» 提示された文章:
《0937》 パチンコ台の下の穴 ~最期は町医者に帰ってくる~ [未分類]

2人に1人がかんになり、3人に1人ががんで
死ぬ時代と言われています。もはや国民病とも言える
この病気に対して2006年に「がん対策基本法」が
制定されました。
がん検診の啓発され、全国の都道府県に
がん拠点病院が整備されています。 

さらに、がんと診断されたその時から
緩和医療を導入することが提唱されています。
腹腔鏡手術やロボット手術など、もはやお腹を開かずに
テレビ画面を見ながら行う手術が主流になってきました。 

また多くの抗がん剤治療は、がん拠点病院の外来で
日帰りで行われるようになりました。
便利な時代です。 

ピンポイントで、がん病巣を照射できる最新の
放射線療器が開発され、成果を挙げています。
それらを、新聞・雑誌やテレビなど多くのメデイアが
詳細にレポートした結果、医者より患者さんのほうが
最新のがん治療に詳しいという時代になってきました。 

それでも、年間30万人以上の人ががんで亡くなっているのが現実です。
施設ホスピスは常に満床なので、国は在宅ホスピスも勧めています。
どんなに、がん医療が発達しても、最期の最期は、
結局私のような町の在宅医のところに流れてきます。

» 抽出した項目:

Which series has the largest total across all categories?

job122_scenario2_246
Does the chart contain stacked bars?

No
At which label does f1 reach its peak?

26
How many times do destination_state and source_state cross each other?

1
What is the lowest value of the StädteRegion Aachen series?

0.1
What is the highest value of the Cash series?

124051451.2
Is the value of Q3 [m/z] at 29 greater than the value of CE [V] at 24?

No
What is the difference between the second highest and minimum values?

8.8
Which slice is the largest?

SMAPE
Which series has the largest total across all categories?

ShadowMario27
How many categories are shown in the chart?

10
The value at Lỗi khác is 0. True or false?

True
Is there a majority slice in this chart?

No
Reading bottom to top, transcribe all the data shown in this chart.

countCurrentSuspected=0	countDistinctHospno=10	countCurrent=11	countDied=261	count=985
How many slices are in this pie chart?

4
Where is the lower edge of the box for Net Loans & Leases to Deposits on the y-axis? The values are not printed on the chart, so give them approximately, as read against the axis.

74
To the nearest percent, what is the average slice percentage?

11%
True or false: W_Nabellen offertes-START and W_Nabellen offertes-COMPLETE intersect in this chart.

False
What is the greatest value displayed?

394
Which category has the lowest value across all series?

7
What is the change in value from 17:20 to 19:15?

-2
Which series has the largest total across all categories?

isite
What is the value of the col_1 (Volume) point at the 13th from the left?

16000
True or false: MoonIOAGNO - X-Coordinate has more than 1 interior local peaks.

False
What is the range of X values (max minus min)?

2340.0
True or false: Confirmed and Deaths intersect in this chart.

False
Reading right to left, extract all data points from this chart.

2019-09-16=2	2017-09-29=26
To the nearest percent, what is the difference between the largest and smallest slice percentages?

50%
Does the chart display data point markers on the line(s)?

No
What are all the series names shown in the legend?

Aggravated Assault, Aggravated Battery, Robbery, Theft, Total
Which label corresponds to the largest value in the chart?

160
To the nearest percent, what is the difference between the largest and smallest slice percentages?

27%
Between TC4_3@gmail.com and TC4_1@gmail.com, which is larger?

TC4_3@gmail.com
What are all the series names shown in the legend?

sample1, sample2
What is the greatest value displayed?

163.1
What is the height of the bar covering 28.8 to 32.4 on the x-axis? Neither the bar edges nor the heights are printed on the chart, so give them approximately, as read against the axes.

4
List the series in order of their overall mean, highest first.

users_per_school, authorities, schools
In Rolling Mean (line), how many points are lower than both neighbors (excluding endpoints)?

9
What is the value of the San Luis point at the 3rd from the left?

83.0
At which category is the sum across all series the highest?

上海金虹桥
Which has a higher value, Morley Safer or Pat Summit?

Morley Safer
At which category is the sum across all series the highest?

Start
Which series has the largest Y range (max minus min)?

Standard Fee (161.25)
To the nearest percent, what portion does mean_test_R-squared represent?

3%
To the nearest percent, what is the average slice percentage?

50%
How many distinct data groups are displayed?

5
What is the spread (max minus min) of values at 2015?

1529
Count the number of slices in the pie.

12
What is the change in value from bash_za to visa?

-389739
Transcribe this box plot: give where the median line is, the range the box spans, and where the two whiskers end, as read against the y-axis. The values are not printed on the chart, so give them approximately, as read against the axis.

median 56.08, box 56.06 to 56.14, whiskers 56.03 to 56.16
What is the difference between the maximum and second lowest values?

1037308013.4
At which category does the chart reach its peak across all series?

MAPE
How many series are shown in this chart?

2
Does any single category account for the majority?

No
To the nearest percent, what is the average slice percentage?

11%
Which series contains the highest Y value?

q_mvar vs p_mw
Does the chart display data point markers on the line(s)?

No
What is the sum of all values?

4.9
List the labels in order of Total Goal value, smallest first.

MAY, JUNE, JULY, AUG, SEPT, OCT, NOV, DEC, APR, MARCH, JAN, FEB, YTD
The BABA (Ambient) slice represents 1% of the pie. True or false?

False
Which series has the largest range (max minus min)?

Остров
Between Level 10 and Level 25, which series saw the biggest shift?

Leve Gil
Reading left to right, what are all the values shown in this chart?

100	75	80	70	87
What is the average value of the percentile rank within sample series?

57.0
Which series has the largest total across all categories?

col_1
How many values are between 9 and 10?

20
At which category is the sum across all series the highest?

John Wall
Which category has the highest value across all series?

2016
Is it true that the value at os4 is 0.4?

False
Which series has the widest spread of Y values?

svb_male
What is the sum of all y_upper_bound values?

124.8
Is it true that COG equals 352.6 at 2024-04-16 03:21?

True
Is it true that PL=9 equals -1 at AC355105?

» 課題内容:
**A)** がん医療についての文章のうち、「また多くの抗がん剤治療は、がん拠点病院の外来で」から「それでも、年間30万人以上の人ががんで亡くなっているのが現実です。」までの部分をそのまま書き写せ。
**B)** がん医療についての文章によると、「がん対策基本法」が制定されたのは何年か。
**C)** がん医療についての文章を二文で要約せよ。

» 各課題の解答:
**A)**
また多くの抗がん剤治療は、がん拠点病院の外来で
日帰りで行われるようになりました。
便利な時代です。 

ピンポイントで、がん病巣を照射できる最新の
放射線療器が開発され、成果を挙げています。
それらを、新聞・雑誌やテレビなど多くのメデイアが
詳細にレポートした結果、医者より患者さんのほうが
最新のがん治療に詳しいという時代になってきました。 

それでも、年間30万人以上の人ががんで亡くなっているのが現実です。

**B)** 2006年である。

**C)** がん対策基本法の制定以降、がん拠点病院の整備や腹腔鏡・ロボット手術、外来での日帰りの抗がん剤治療、最新の放射線療法などによりがん医療は発達し、医者より患者のほうが最新の治療に詳しい時代になった。それでも年間30万人以上ががんで亡くなり、施設ホスピスは常に満床で、最期は結局町の在宅医のところに流れてくる。